Twitter is a tool, and so is Maureen Dowd

I was cruising the blogs here at CNET Asia when I came across Isabella Chen’s recent post “Twitter? Why not?“. Isabella, a fantastic blogger out of Singapore, opens her post by explaining: “To be honest, I don’t really get Twitter.” A lot of people seem to share this lack of understanding about the world’s current “it” topic.

Certainly, New York Times columnist Maureen Dowd does, as she so comprehensively illustrated in her recent twinterview with Twitter founders Biz Stone and Evan Williams. “I would rather be tied up to stakes in the Kalahari Desert, have honey poured over me and red ants eat out my eyes than open a Twitter account. Is there anything you can say to change my mind?”Whereas Isabella at least conceeds that her lack of “getting” Twitter doesn’t stop her from understanding that there may be a use for it, Dowd plays the cocky, ignorant fool throughout her column (that’s paid journalist speak for “blog post”). She at one point, ironically, uses Twitter criticism from bloggers as some sort of limp punch.

I have little doubt that Dowd was using her shiny, NYT-branded soapbox not so long ago to attest the uselessness of blogging at all. I can almost hear her voice shouting out: “What? Give everyone a voice? But what will they say? Surely it wont be near as important or significant as my opinion. Why clutter up the medium with prole-speak?”

As many once assumed with blogs, Dowd seems to believe that just because Twitter is swamped with users, it means that by joining Twitter you are forced face first into the stream to be washed away by a current of nugatory life moments from strangers.

Throughout her interview with Biz and Evan she references the torrent of useless stuff people tweet about. But she rather tellingly avoids the real question–so what? People blog about the weather and how their most recent trip to the supermarket went–it doesn’t take away from the value of all blogs, it just makes those blogs useless. And like useless blogs, and columns for that matter, you don’t need to read them.

Likewise, there are entire forests being clear-cut to allow garbage tabloid and advertorial “newspapers” to grace newsstands, and yet we’re not calling into question the entire journalistic endeavor. So why then does Twitter get held to a different standard?
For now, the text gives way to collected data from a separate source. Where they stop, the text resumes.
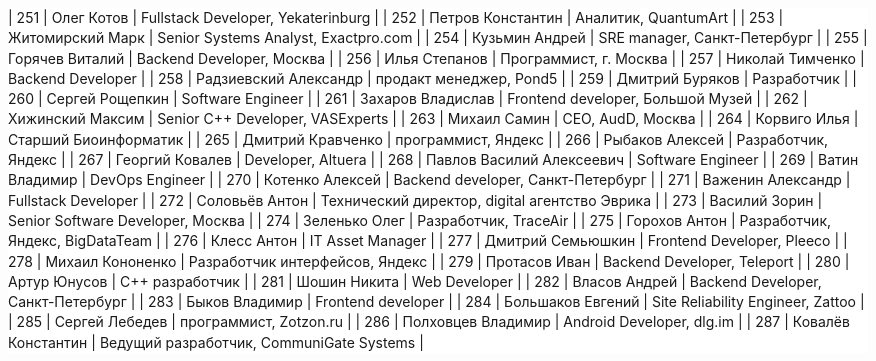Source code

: | 251  | Олег Котов                         | Fullstack Developer, Yekaterinburg      |
| 252  | Петров Константин                  | Аналитик, QuantumArt                    |
| 253  | Житомирский Марк                   | Senior Systems Analyst, Exactpro.com    |
| 254  | Кузьмин Андрей                     | SRE manager, Санкт-Петербург            |
| 255  | Горячев Виталий                    | Backend Developer, Москва               |
| 256  | Илья Степанов                      | Программист, г. Москва                  |
| 257  | Николай Тимченко                   | Backend Developer                       |
| 258  | Радзиевский Александр              | продакт менеджер, Pond5                 |
| 259  | Дмитрий Буряков                    | Разработчик                             |
| 260  | Сергей Рощепкин                    | Software Engineer                       |
| 261  | Захаров Владислав                  | Frontend developer, Большой Музей       |
| 262  | Хижинский Максим                   | Senior C++ Developer, VASExperts        |
| 263  | Михаил Самин                       | CEO, AudD, Москва                       |
| 264  | Корвиго Илья                       | Старший Биоинформатик                   |
| 265  | Дмитрий Кравченко                  | программист, Яндекс                     |
| 266  | Рыбаков Алексей                    | Разработчик, Яндекс                     |
| 267  | Георгий Ковалев                    | Developer, Altuera                      |
| 268  | Павлов Василий Алексеевич          | Software Engineer                       |
| 269  | Ватин Владимир                     | DevOps Engineer                         |
| 270  | Котенко Алексей                    | Backend developer, Санкт-Петербург      |
| 271  | Важенин Александр                  | Fullstack Developer                     |
| 272  | Соловьёв Антон                     | Технический директор, digital агентство Эврика |
| 273  | Василий Зорин                      | Senior Software Developer, Москва       |
| 274  | Зеленько Олег                      | Разработчик, TraceAir                   |
| 275  | Горохов Антон                      | Разработчик, Яндекс, BigDataTeam        |
| 276  | Клeсс Антoн                        | IT Asset Manager                        |
| 277  | Дмитрий Семьюшкин                  | Frontend Developer, Pleeco              |
| 278  | Михаил Кононенко                   | Разработчик интерфейсов, Яндекс         |
| 279  | Протасов Иван                      | Backend Developer, Teleport             |
| 280  | Артур Юнусов                       | C++ разработчик                         |
| 281  | Шошин Никита                       | Web Developer                           |
| 282  | Власов Андрей                      | Backend Developer, Санкт-Петербург      |
| 283  | Быков Владимир                     | Frontend developer                      |
| 284  | Большаков Евгений                  | Site Reliability Engineer, Zattoo       |
| 285  | Сергей Лебедев                     | программист, Zotzon.ru                  |
| 286  | Полховцев Владимир                 | Android Developer, dlg.im               |
| 287  | Ковалёв Константин                 | Ведущий разработчик, CommuniGate Systems |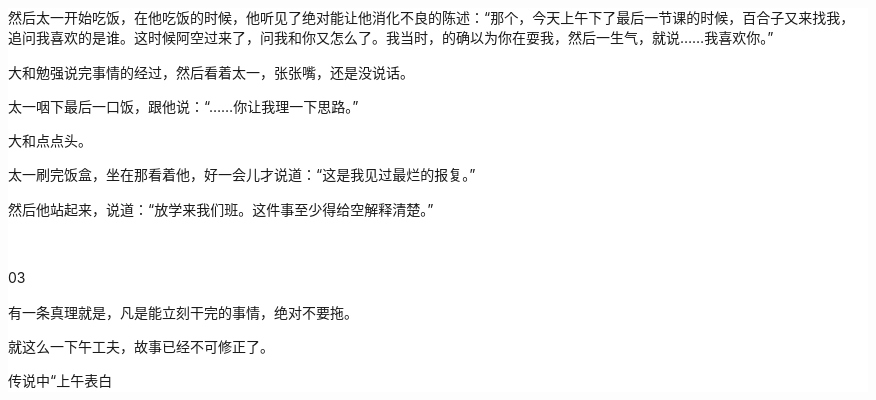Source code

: 然后太一开始吃饭，在他吃饭的时候，他听见了绝对能让他消化不良的陈述：“那个，今天上午下了最后一节课的时候，百合子又来找我，追问我喜欢的是谁。这时候阿空过来了，问我和你又怎么了。我当时，的确以为你在耍我，然后一生气，就说……我喜欢你。”

大和勉强说完事情的经过，然后看着太一，张张嘴，还是没说话。

太一咽下最后一口饭，跟他说：“……你让我理一下思路。”

大和点点头。

太一刷完饭盒，坐在那看着他，好一会儿才说道：“这是我见过最烂的报复。”

然后他站起来，说道：“放学来我们班。这件事至少得给空解释清楚。”

<br>

03

有一条真理就是，凡是能立刻干完的事情，绝对不要拖。

就这么一下午工夫，故事已经不可修正了。

传说中“上午表白
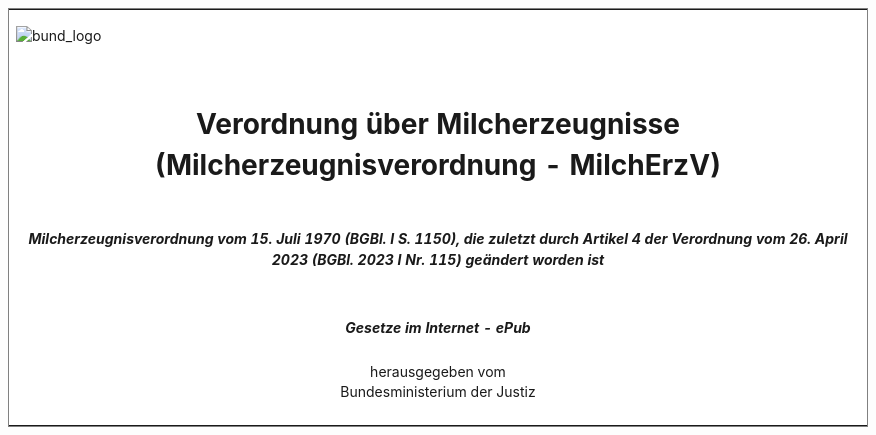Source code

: <span id="DECKBLATT.html"></span>

<table border="0" frame="border" width="100%">

<tr valign="top">

<td align="left">

![bund\_logo](BfJ_2021_Web_de_de.gif)

</td>

<td align="right">

 

</td>

</tr>

<tr align="center" valign="middle">

<td colspan="2">

# Verordnung über Milcherzeugnisse (Milcherzeugnisverordnung - MilchErzV)

</td>

</tr>

<tr align="center" valign="middle">

<td colspan="2">

##### Milcherzeugnisverordnung vom 15. Juli 1970 (BGBl. I S. 1150), die zuletzt durch Artikel 4 der Verordnung vom 26. April 2023 (BGBl. 2023 I Nr. 115) geändert worden ist

</td>

</tr>

<tr align="center" valign="middle">

<td colspan="2">

  
  

##### Gesetze im Internet - ePub  
  
herausgegeben vom  
Bundesministerium der Justiz

</td>

</tr>

<tr align="center" valign="bottom">

<td colspan="2">
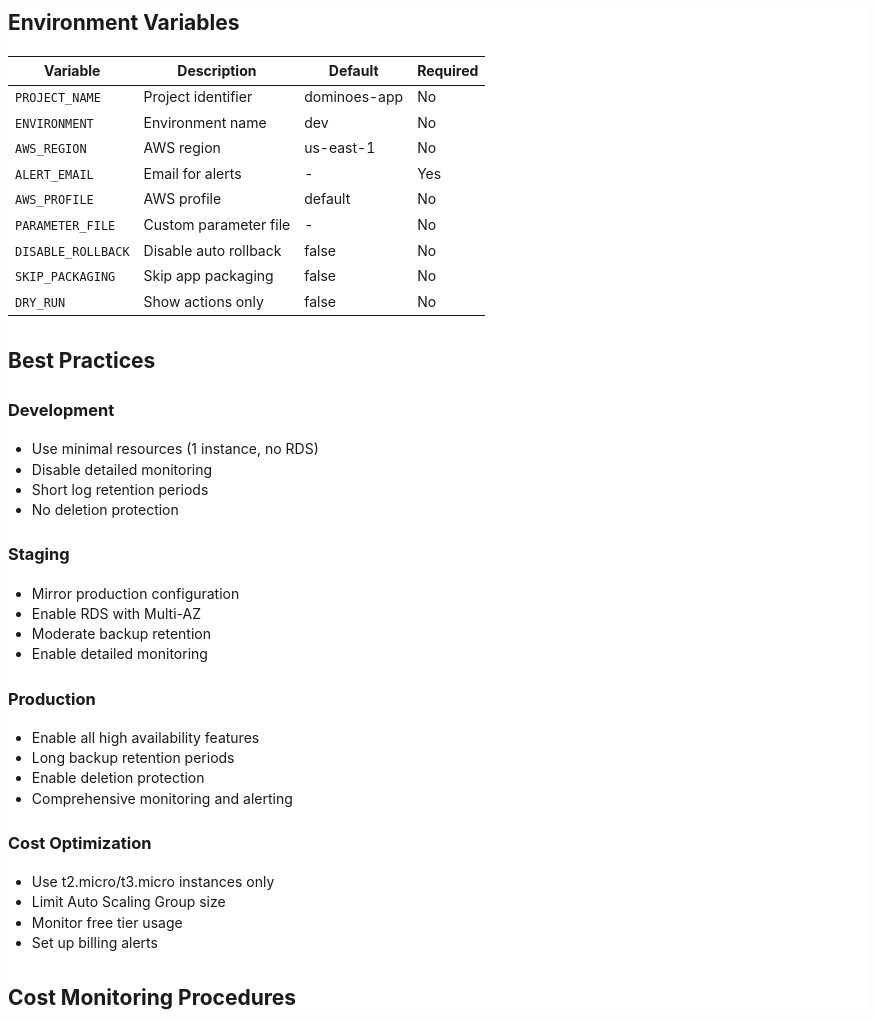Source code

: ## Environment Variables

| Variable | Description | Default | Required |
|----------|-------------|---------|----------|
| `PROJECT_NAME` | Project identifier | dominoes-app | No |
| `ENVIRONMENT` | Environment name | dev | No |
| `AWS_REGION` | AWS region | us-east-1 | No |
| `ALERT_EMAIL` | Email for alerts | - | Yes |
| `AWS_PROFILE` | AWS profile | default | No |
| `PARAMETER_FILE` | Custom parameter file | - | No |
| `DISABLE_ROLLBACK` | Disable auto rollback | false | No |
| `SKIP_PACKAGING` | Skip app packaging | false | No |
| `DRY_RUN` | Show actions only | false | No |

## Best Practices

### Development
- Use minimal resources (1 instance, no RDS)
- Disable detailed monitoring
- Short log retention periods
- No deletion protection

### Staging
- Mirror production configuration
- Enable RDS with Multi-AZ
- Moderate backup retention
- Enable detailed monitoring

### Production
- Enable all high availability features
- Long backup retention periods
- Enable deletion protection
- Comprehensive monitoring and alerting

### Cost Optimization
- Use t2.micro/t3.micro instances only
- Limit Auto Scaling Group size
- Monitor free tier usage
- Set up billing alerts

## Cost Monitoring Procedures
Twitter is a tool. It is a way in which a large network of people from across the world can communicate and share information quickly and topically. For myself, it keeps me up to date on current events, gives me access to tools/links/sites/etc. that I would not normally have heard of, allows me to economically and effectively communicate with a wide audience and gain multifaceted insight into an endless array of topics.

Twitter is what you make it. Judging Twitter based on its use by Ashton Kutcher, Oprah or Sally Mallrat does the medium a disservice. It is just that, a medium. A method. Calling it a “toy for bored celebrities and high-school girls” is a bit like calling the invention of the telephone, radio, TV or the Internet the same.